Trotzdem fasziniert mich die Möglichkeit des Mißbrauchs
der Schillerschen Euphorie durch autoritäre Systeme.

Ich finde es durchaus interessant, daß Schillers Ode an die Freude sowohl im Kommunismus der Sowjetunion als auch in der EU Verwendung finden konnten/können.

»Brüder, zur Sonne, zur Freiheit!«:-)))


 Marina antwortete am 09.05.05 (10:53):

"Ich persönlich finde die Beethovens 9.Symphonie großartig und sie hat mich schon als Jugendliche zu Tränen gerührt"
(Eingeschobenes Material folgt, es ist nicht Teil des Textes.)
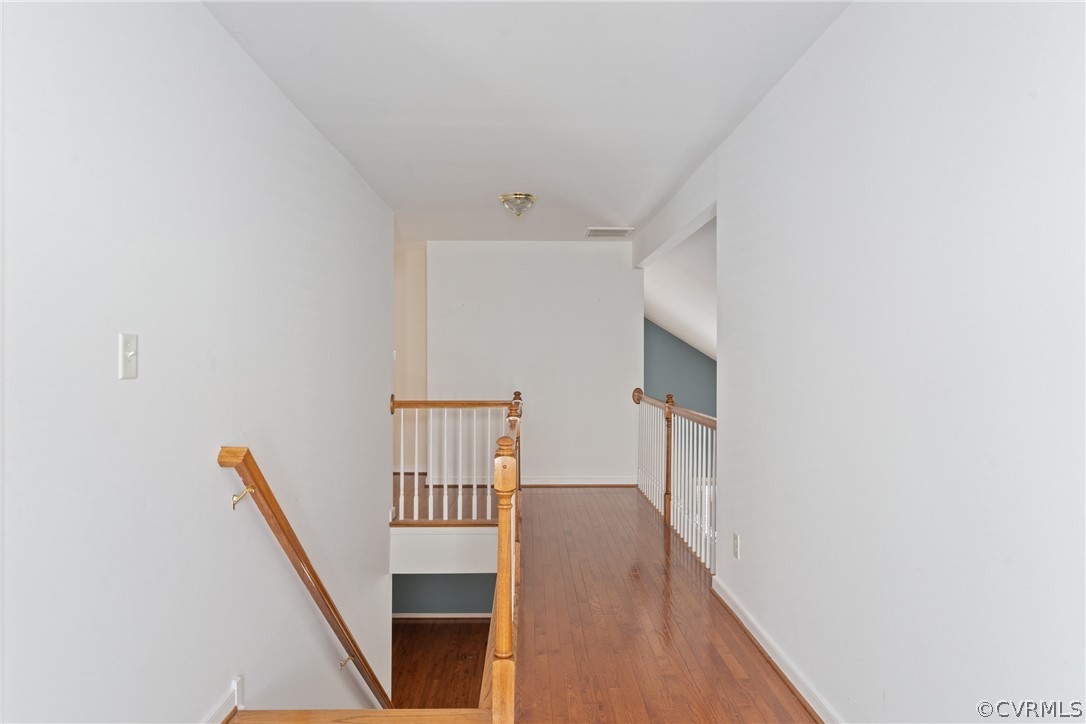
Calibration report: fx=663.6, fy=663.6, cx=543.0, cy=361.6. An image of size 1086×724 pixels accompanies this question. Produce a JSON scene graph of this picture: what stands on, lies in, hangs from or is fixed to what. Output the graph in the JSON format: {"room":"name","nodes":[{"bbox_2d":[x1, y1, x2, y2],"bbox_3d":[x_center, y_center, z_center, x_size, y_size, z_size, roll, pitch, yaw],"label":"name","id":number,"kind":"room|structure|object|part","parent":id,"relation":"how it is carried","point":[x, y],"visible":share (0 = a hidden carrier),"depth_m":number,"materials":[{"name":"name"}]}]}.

Ging mir genauso, und ich habe den Schlusschor selber mal im Konzert mitgesungen und habe eine Aufnahme mit Furtwängler, die einem wirklich sehr unter die Haut geht. Auch der hat ja einige dunkle Flecken in seiner Vergangenheit.
Ich möchte aber trotzdem dafür plädieren, die Schuld für den Missbrauch großer Kunst nicht bei den Künstlern zu suchen. Kunst kann immer missbraucht werden, daran sind nicht die Künster, sondern die jeweils am Missbrauch Beteiligten schuld. Wenn Schiller die NS-Herrschaft oder den Stalinismus damals gekannt hätte, hätte er das sicher nicht so formuliert. Jedes Kunstwerk steht in der Tradition einer Epoche. Schiller hat mit diesem Text eine völkerversöhnende Freundschaft beschwören wollen und ihn sehr idealistisch gemeint, meine ich (auch Nietzsche ist im 3. Reich missbraucht worden). Ich bin da aber auch keine Expertin, vielleicht hat iustitia eine genauere Interpretation mit Hintergrundinformationen zu diesem Gedicht?